* **SOURCE MATERIAL**:
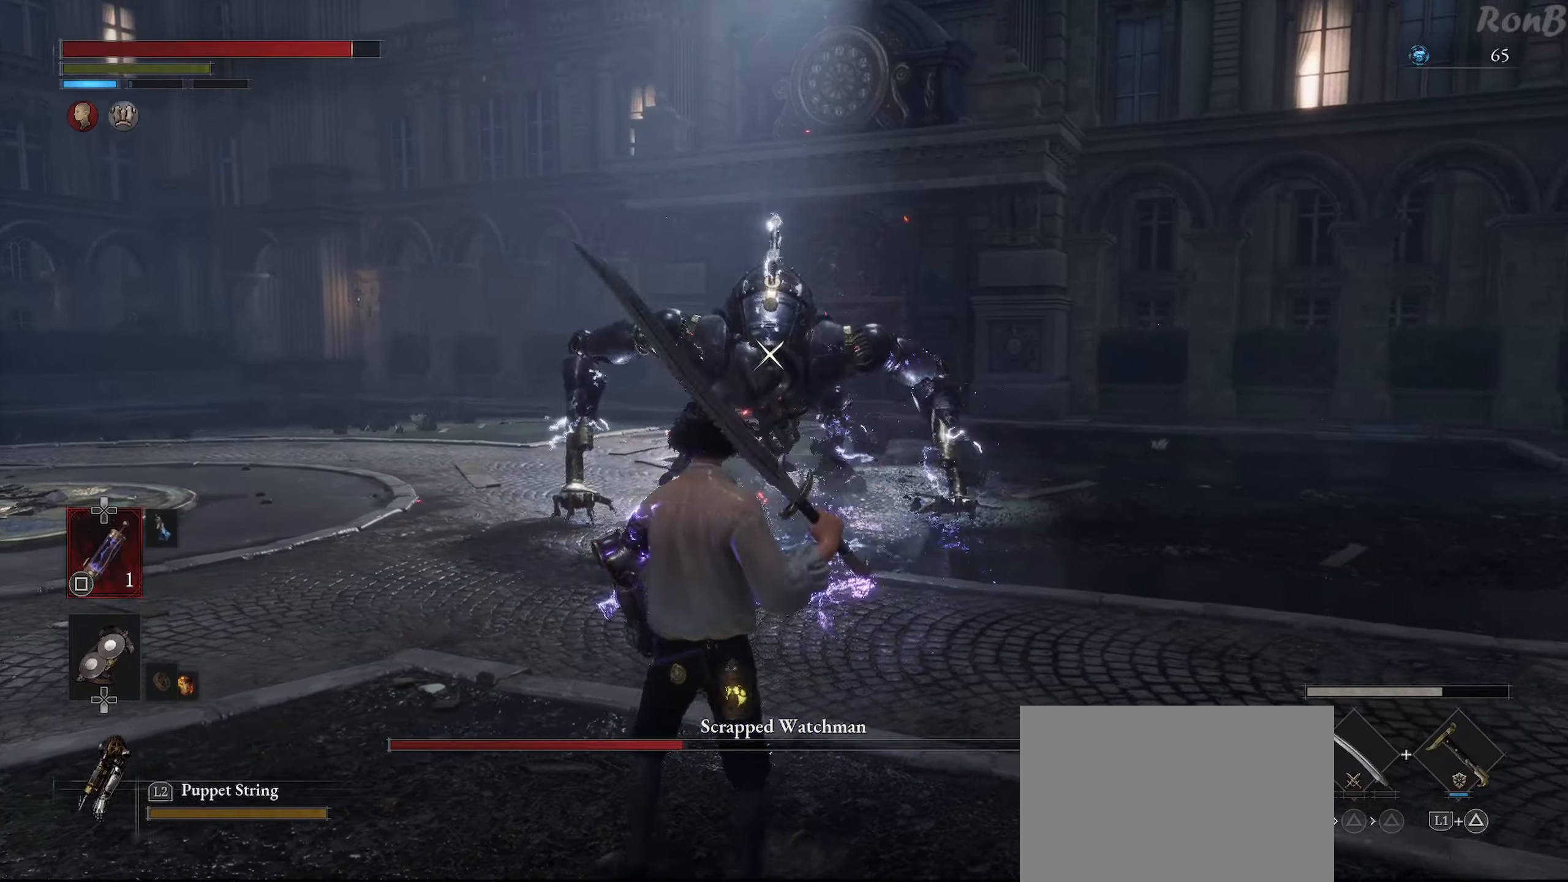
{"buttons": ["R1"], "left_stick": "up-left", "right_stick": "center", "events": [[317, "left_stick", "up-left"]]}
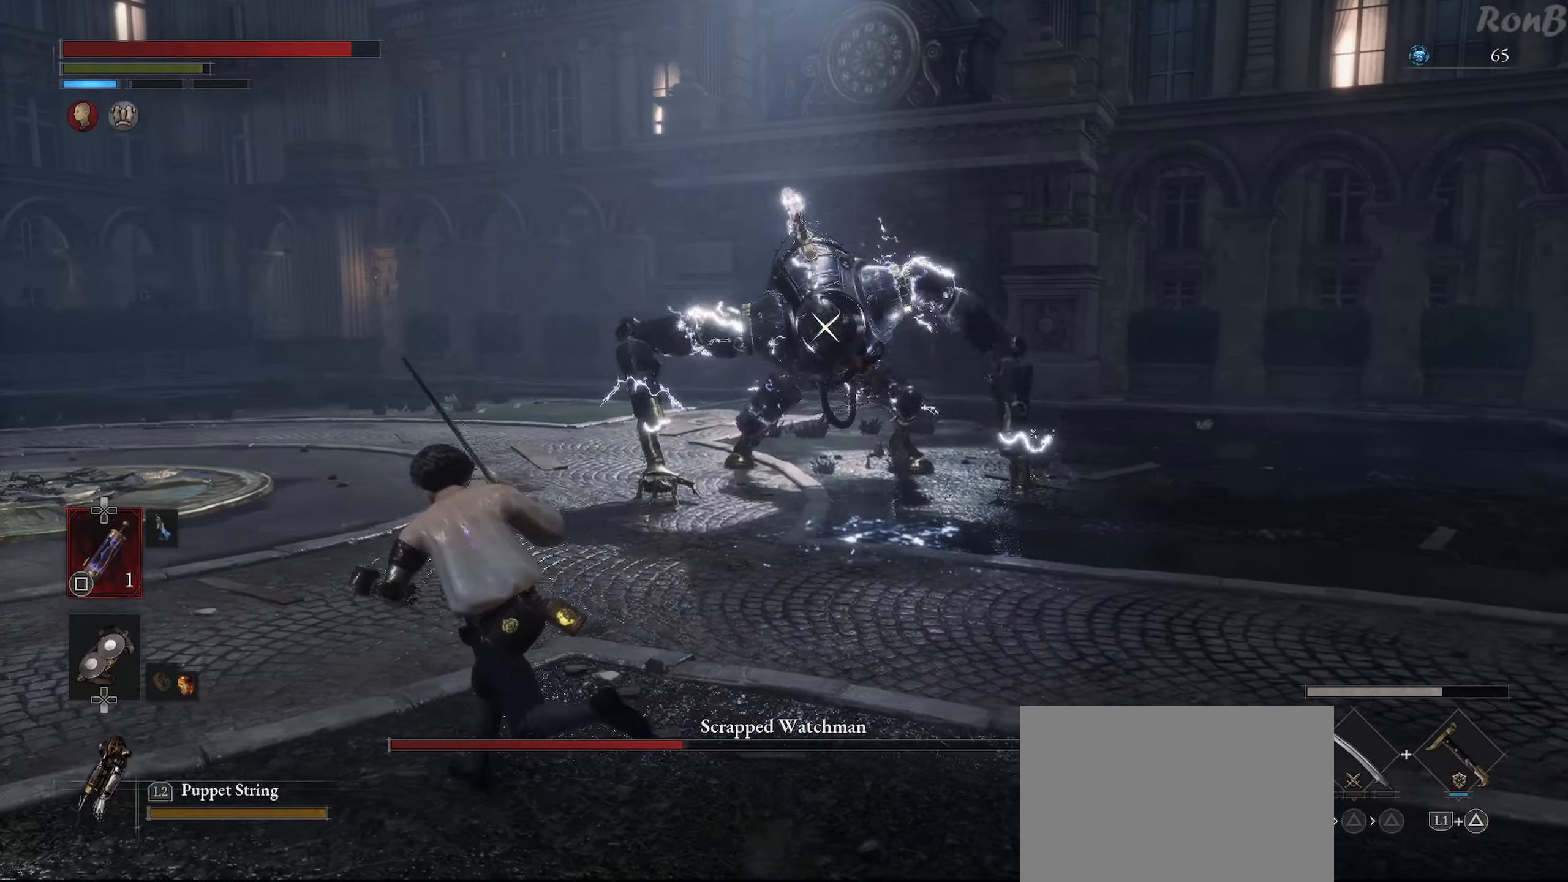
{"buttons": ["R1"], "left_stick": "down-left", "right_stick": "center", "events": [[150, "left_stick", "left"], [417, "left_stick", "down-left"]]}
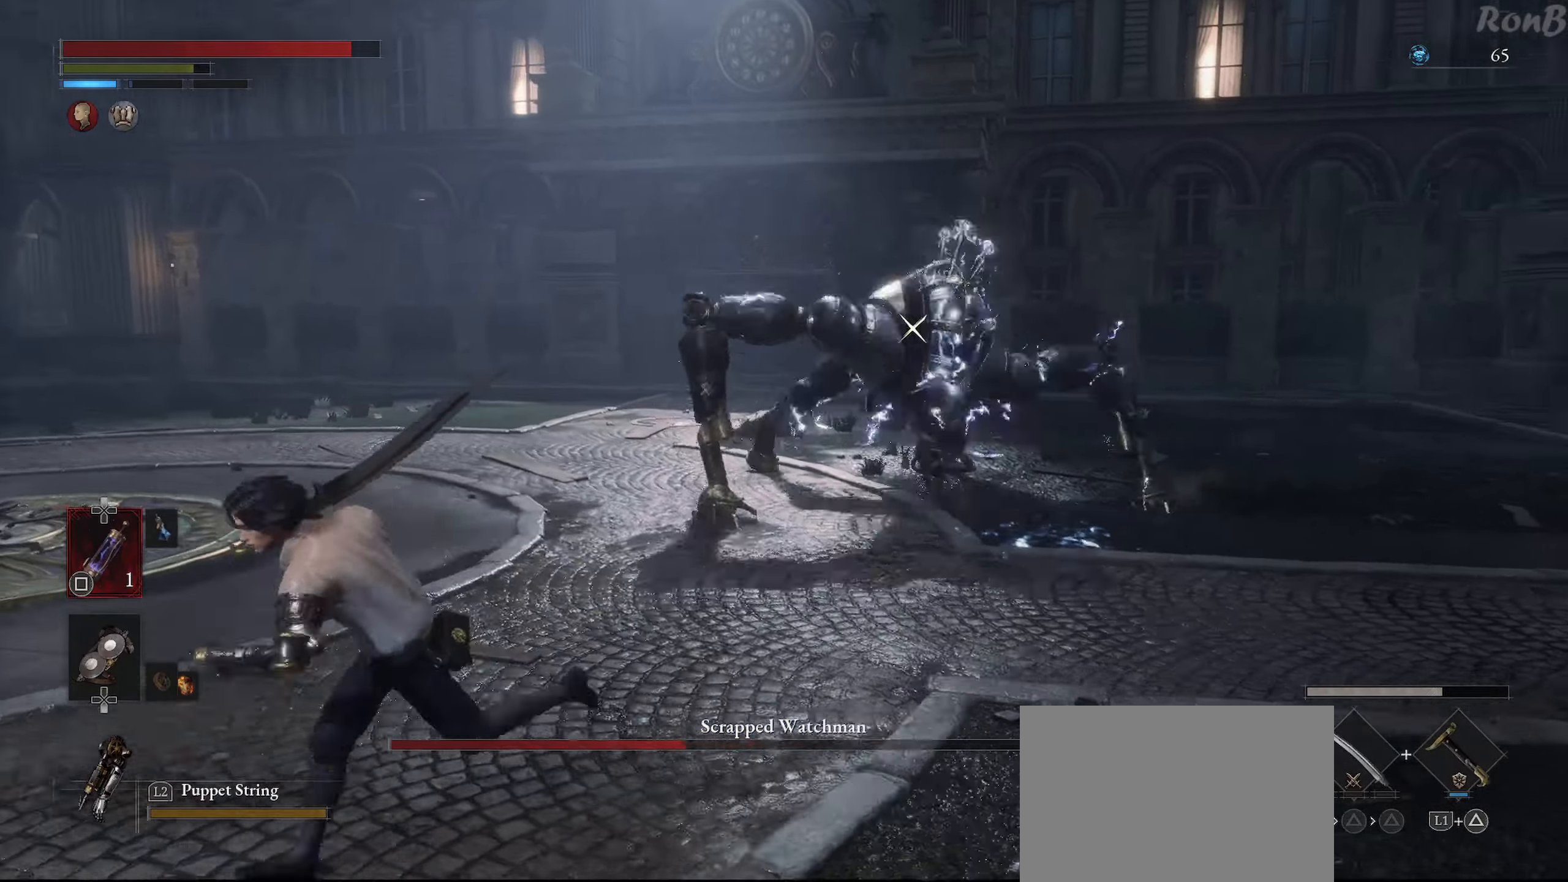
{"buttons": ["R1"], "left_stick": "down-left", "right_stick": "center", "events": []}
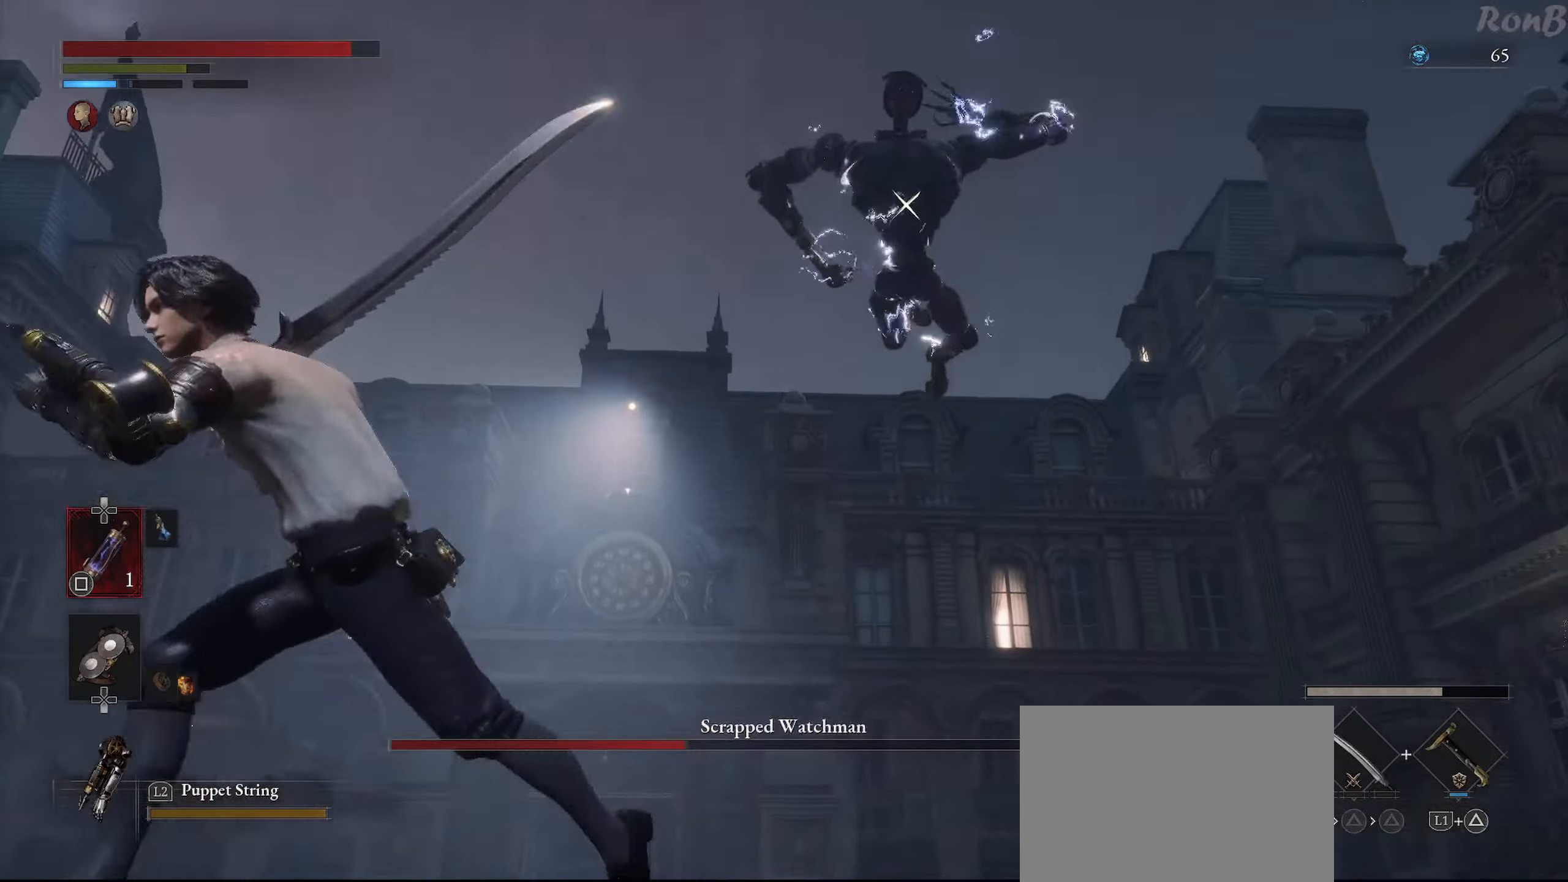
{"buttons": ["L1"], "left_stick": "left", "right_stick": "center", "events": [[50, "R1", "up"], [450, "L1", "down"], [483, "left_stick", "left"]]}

* **PROMPT**: Check each line of the listing above for the string "down", and report how many lines contain it, as a number alone.

* **SOLVED PROBLEM**: 3